Problem statement: Print the data that follows, exactly and completely.

──────

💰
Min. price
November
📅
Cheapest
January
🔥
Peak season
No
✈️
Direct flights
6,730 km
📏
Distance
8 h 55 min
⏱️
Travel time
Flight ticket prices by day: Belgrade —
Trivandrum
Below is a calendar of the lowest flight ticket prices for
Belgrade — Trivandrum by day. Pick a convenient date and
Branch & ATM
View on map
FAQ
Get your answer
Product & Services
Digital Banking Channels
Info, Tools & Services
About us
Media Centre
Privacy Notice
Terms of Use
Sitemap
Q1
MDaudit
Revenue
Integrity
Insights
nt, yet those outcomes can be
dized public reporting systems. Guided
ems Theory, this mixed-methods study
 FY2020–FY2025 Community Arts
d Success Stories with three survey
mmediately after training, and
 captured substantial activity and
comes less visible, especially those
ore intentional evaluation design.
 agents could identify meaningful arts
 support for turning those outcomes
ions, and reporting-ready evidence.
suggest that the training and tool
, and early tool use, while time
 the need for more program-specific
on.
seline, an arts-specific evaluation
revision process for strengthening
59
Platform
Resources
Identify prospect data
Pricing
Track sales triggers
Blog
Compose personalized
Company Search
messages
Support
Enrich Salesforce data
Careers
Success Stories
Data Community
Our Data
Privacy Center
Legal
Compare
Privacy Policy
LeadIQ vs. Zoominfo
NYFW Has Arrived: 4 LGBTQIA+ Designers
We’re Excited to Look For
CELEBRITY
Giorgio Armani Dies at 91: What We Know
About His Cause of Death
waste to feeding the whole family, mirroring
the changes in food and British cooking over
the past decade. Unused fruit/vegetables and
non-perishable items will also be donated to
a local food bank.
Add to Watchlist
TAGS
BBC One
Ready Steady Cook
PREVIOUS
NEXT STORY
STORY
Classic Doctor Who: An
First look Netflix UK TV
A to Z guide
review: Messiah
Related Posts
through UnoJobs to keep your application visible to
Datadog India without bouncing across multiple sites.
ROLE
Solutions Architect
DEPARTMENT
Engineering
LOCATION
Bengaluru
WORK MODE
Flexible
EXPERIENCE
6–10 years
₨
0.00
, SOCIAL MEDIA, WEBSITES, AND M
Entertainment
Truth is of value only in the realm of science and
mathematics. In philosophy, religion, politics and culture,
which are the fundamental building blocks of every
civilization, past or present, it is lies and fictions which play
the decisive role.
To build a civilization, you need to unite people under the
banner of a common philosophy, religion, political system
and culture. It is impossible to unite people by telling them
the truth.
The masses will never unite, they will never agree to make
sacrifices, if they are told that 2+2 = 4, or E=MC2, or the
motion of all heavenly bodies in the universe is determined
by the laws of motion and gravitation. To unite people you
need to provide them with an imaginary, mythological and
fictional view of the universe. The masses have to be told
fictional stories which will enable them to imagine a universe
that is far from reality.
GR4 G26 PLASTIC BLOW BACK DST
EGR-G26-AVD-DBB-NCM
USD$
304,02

──────

Reply to the exercise:
💰
Min. price
November
📅
Cheapest
January
🔥
Peak season
No
✈️
Direct flights
6,730 km
📏
Distance
8 h 55 min
⏱️
Travel time
Flight ticket prices by day: Belgrade —
Trivandrum
Below is a calendar of the lowest flight ticket prices for
Belgrade — Trivandrum by day. Pick a convenient date and
Branch & ATM
View on map
FAQ
Get your answer
Product & Services
Digital Banking Channels
Info, Tools & Services
About us
Media Centre
Privacy Notice
Terms of Use
Sitemap
Q1
MDaudit
Revenue
Integrity
Insights
nt, yet those outcomes can be
dized public reporting systems. Guided
ems Theory, this mixed-methods study
 FY2020–FY2025 Community Arts
d Success Stories with three survey
mmediately after training, and
 captured substantial activity and
comes less visible, especially those
ore intentional evaluation design.
 agents could identify meaningful arts
 support for turning those outcomes
ions, and reporting-ready evidence.
suggest that the training and tool
, and early tool use, while time
 the need for more program-specific
on.
seline, an arts-specific evaluation
revision process for strengthening
59
Platform
Resources
Identify prospect data
Pricing
Track sales triggers
Blog
Compose personalized
Company Search
messages
Support
Enrich Salesforce data
Careers
Success Stories
Data Community
Our Data
Privacy Center
Legal
Compare
Privacy Policy
LeadIQ vs. Zoominfo
NYFW Has Arrived: 4 LGBTQIA+ Designers
We’re Excited to Look For
CELEBRITY
Giorgio Armani Dies at 91: What We Know
About His Cause of Death
waste to feeding the whole family, mirroring
the changes in food and British cooking over
the past decade. Unused fruit/vegetables and
non-perishable items will also be donated to
a local food bank.
Add to Watchlist
TAGS
BBC One
Ready Steady Cook
PREVIOUS
NEXT STORY
STORY
Classic Doctor Who: An
First look Netflix UK TV
A to Z guide
review: Messiah
Related Posts
through UnoJobs to keep your application visible to
Datadog India without bouncing across multiple sites.
ROLE
Solutions Architect
DEPARTMENT
Engineering
LOCATION
Bengaluru
WORK MODE
Flexible
EXPERIENCE
6–10 years
₨
0.00
, SOCIAL MEDIA, WEBSITES, AND M
Entertainment
Truth is of value only in the realm of science and
mathematics. In philosophy, religion, politics and culture,
which are the fundamental building blocks of every
civilization, past or present, it is lies and fictions which play
the decisive role.
To build a civilization, you need to unite people under the
banner of a common philosophy, religion, political system
and culture. It is impossible to unite people by telling them
the truth.
The masses will never unite, they will never agree to make
sacrifices, if they are told that 2+2 = 4, or E=MC2, or the
motion of all heavenly bodies in the universe is determined
by the laws of motion and gravitation. To unite people you
need to provide them with an imaginary, mythological and
fictional view of the universe. The masses have to be told
fictional stories which will enable them to imagine a universe
that is far from reality.
GR4 G26 PLASTIC BLOW BACK DST
EGR-G26-AVD-DBB-NCM
USD$
304,02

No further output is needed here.